Have you ever felt anxious about something but can’t explain why? Have you ever had a roommate who would spend an abnormal amount of time in bed and you weren’t sure what to do? Come to Cornbread and Chili Night: Break the Silence, sponsored by MIPS (Multicultural and International Programs and Services) and Active Minds, a group on campus devoted to ending the stigma that too often comes with mental illness.
“[This Cornbread and Chili night is] a night designed around how to eliminate stigma [around mental illness] on campus,” said Leah Spillane ‘16, the Media Specialist for Active Minds and one of the people leading Break the Silence.
The evening will feature a speaker from the National Alliance on Mental Illness (NAMI) as well as student speakers and representatives from on-campus associations such as Residence Life and the Counseling Center. Those in attendance will not only have a chance to listen and learn from the experts who will be joining them, but they will also have a chance to discuss hypothetical scenarios in order to figure out what to do if they experience troubles or if someone close to them goes through a rough time.
“This night is good for everyone, whether or not they experience chronic mental illness,” Spillane said.
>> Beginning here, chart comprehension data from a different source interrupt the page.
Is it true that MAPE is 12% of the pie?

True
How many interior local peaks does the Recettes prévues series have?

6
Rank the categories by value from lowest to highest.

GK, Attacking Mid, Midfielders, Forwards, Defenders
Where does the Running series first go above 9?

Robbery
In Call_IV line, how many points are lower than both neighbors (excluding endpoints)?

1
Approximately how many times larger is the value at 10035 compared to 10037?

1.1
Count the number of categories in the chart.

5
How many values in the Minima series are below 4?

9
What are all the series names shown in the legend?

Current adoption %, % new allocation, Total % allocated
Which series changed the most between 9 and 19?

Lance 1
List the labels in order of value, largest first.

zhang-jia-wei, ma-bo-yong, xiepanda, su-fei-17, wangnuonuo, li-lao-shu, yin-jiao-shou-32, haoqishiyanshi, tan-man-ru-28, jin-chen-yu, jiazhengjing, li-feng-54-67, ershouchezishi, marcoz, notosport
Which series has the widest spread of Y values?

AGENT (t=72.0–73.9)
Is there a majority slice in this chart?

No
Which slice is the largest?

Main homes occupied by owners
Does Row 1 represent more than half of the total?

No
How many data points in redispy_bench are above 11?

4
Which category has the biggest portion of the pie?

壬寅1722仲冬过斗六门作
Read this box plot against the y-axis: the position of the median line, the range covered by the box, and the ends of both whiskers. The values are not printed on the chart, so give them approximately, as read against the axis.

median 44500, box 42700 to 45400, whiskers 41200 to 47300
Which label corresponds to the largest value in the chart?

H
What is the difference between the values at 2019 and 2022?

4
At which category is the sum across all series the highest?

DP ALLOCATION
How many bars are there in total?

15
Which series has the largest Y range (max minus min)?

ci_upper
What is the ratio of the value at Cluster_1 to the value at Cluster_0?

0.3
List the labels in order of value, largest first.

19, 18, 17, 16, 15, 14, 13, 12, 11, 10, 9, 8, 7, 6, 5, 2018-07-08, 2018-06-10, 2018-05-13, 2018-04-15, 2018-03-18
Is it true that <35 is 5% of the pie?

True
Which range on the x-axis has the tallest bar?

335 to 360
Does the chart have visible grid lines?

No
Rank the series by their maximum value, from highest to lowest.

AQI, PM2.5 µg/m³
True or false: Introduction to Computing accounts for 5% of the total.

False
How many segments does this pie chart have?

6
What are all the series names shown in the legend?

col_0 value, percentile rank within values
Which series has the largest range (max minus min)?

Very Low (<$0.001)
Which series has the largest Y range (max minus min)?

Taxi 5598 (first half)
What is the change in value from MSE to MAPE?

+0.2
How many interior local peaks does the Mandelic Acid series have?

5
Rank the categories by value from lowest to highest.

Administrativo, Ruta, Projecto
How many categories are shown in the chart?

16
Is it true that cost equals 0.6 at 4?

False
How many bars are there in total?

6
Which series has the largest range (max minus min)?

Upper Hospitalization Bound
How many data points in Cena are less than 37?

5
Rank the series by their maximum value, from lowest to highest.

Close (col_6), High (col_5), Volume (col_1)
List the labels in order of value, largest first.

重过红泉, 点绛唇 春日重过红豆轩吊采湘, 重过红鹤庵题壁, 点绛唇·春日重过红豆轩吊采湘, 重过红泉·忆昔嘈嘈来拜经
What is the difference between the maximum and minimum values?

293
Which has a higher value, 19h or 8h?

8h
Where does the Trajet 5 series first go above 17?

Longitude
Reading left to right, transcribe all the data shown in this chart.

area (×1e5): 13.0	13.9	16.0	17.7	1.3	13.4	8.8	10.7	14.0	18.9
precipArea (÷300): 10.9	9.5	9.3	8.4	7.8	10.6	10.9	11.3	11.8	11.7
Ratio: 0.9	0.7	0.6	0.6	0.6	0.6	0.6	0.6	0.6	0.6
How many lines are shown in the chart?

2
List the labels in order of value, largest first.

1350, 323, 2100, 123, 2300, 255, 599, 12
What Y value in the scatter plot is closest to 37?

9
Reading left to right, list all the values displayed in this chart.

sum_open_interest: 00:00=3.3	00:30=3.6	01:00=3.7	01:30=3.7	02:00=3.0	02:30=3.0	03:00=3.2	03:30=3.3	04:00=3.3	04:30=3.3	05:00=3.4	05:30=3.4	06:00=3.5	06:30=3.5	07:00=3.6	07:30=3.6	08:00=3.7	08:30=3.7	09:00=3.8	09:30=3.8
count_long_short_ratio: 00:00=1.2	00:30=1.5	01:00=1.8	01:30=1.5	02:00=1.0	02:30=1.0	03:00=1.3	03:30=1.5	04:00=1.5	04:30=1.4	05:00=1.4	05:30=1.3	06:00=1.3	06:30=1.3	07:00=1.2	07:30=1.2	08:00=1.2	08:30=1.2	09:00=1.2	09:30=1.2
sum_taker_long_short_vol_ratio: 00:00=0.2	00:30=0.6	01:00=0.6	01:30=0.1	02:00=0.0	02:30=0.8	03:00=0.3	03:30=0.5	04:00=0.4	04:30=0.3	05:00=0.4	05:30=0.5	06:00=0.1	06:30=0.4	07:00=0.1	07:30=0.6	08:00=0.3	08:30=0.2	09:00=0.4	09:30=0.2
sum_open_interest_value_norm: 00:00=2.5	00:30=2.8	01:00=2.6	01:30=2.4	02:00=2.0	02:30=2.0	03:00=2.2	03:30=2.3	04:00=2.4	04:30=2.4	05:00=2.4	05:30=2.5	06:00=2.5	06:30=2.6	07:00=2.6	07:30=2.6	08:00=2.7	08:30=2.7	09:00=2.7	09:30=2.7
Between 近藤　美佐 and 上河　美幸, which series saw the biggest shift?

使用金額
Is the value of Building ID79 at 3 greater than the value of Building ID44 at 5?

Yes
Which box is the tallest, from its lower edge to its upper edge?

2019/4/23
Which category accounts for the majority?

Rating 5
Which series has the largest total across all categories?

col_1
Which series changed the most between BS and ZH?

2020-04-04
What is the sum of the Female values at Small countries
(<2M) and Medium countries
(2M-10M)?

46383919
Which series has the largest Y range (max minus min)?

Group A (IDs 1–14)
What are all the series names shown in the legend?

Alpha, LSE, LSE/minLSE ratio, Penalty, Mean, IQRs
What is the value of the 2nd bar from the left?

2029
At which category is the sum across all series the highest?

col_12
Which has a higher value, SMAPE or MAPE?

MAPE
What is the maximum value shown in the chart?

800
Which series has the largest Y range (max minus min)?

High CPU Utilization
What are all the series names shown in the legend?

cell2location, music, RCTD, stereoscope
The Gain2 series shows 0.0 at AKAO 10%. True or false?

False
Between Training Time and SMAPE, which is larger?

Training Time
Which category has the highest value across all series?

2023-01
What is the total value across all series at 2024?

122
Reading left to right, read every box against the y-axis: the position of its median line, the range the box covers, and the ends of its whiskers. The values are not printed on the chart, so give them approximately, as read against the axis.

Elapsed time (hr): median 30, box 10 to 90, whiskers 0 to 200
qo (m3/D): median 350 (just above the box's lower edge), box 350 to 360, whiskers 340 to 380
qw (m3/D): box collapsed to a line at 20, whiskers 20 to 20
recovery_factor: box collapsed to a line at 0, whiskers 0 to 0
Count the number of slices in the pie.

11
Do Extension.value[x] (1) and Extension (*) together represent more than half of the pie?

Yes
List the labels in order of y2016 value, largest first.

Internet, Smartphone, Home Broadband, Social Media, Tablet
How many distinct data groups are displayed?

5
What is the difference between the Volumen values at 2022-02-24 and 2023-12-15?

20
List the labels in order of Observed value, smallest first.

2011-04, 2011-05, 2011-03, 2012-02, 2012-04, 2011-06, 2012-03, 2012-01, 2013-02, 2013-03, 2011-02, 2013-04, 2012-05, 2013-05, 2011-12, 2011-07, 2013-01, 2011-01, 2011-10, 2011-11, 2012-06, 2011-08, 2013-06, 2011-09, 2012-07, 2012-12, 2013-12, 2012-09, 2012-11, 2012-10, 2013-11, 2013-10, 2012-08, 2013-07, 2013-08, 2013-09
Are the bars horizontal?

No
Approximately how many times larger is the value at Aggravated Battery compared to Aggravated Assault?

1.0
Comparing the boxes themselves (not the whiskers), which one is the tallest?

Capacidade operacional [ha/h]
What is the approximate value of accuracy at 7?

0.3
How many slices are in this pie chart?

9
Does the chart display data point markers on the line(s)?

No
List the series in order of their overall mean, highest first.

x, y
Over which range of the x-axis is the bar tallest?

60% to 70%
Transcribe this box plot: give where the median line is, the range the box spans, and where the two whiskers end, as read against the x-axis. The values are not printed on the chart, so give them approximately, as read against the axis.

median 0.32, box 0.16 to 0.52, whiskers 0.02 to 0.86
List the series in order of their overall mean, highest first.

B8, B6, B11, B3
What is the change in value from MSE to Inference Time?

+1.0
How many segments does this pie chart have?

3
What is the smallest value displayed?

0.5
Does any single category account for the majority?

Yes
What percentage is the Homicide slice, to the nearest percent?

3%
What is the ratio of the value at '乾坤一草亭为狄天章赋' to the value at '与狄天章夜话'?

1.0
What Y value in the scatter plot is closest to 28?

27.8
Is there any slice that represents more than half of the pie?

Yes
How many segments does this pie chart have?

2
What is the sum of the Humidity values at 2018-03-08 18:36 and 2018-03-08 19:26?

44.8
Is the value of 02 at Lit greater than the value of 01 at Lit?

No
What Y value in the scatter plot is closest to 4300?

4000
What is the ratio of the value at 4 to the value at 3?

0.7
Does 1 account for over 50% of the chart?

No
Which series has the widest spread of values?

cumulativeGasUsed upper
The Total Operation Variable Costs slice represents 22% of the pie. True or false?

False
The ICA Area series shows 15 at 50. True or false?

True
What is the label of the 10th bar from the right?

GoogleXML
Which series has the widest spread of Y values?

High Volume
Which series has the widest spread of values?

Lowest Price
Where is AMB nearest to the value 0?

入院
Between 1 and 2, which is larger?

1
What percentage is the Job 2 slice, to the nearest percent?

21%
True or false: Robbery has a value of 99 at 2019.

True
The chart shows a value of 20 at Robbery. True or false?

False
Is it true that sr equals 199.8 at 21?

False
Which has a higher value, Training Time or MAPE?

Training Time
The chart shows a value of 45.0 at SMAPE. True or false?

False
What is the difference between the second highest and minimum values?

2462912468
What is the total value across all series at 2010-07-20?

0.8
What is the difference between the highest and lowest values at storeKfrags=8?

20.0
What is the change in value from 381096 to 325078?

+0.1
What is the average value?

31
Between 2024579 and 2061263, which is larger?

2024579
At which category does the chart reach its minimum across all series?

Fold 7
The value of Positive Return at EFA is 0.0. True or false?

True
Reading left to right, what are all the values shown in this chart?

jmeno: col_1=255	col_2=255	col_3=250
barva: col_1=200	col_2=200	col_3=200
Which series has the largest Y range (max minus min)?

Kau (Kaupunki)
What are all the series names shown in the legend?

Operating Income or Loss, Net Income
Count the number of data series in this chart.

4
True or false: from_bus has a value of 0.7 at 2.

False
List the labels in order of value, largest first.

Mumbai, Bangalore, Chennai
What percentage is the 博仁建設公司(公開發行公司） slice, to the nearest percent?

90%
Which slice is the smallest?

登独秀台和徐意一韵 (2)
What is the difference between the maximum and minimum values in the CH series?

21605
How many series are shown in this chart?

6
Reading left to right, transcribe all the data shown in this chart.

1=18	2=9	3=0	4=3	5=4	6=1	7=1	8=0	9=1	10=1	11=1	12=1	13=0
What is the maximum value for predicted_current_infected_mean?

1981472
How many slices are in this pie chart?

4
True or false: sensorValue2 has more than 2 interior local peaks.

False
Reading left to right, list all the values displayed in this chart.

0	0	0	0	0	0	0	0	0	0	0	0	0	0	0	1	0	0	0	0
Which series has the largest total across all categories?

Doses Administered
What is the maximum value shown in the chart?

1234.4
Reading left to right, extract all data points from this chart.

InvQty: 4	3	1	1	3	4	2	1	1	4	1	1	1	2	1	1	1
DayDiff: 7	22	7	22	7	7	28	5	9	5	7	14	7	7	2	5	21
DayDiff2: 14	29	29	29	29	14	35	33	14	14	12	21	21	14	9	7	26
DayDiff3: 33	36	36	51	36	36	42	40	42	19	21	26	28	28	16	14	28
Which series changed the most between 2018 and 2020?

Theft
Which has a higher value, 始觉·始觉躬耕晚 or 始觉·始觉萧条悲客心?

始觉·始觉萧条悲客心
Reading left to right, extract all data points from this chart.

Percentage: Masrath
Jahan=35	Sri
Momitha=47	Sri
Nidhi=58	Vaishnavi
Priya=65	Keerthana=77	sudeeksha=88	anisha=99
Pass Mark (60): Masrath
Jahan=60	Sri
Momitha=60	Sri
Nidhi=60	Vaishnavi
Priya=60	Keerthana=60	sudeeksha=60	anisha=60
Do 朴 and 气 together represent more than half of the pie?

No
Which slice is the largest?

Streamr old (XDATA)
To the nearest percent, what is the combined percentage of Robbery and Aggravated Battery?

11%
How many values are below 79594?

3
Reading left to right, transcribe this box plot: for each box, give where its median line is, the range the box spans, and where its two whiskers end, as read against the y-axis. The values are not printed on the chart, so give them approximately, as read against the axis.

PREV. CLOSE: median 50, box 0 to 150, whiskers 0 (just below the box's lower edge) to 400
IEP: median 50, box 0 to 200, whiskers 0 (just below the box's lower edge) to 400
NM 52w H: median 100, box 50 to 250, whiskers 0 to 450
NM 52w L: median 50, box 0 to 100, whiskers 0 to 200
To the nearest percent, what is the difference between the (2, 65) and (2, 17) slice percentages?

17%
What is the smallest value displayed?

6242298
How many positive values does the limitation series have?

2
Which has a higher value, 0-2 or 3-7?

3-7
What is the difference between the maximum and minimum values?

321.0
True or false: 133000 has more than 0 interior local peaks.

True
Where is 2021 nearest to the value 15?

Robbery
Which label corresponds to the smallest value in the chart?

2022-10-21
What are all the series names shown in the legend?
Break the Silence is meant to be a night for students to learn how to help themselves if they find it difficult to cope with strong feelings, but it’s also meant to be a night for the friends and support networks. It’s helpful to have a friend to lean on who knows how they can help, even if they don’t fully understand what their friend is experiencing.
“It’s important to talk about mental health in a public place so that it’s not so scary,” Spillane said. “That’s how we challenge the mental illness stigma.”
By talking about mental health in a safe space such as the Center for Women, no part of this ongoing conversation about mental health is off limits. Everyone should feel equally comfortable speaking up, whether they’re experiencing stress over a fast-approaching exam or if their experience is a bit more serious and they require medical attention. No one deserves to feel alone because there are many resources, even on campus, that are willing to help.
“It’s dangerous to not talk about mental health,” said Spillane.
Come for the delicious cornbread and chili, but stay for the discussion and advice from experts in our community. Break the Silence will take place on Oct. 14th in Mendel 106 from 4:30 p.m. to 6:30 p.m. All are welcome!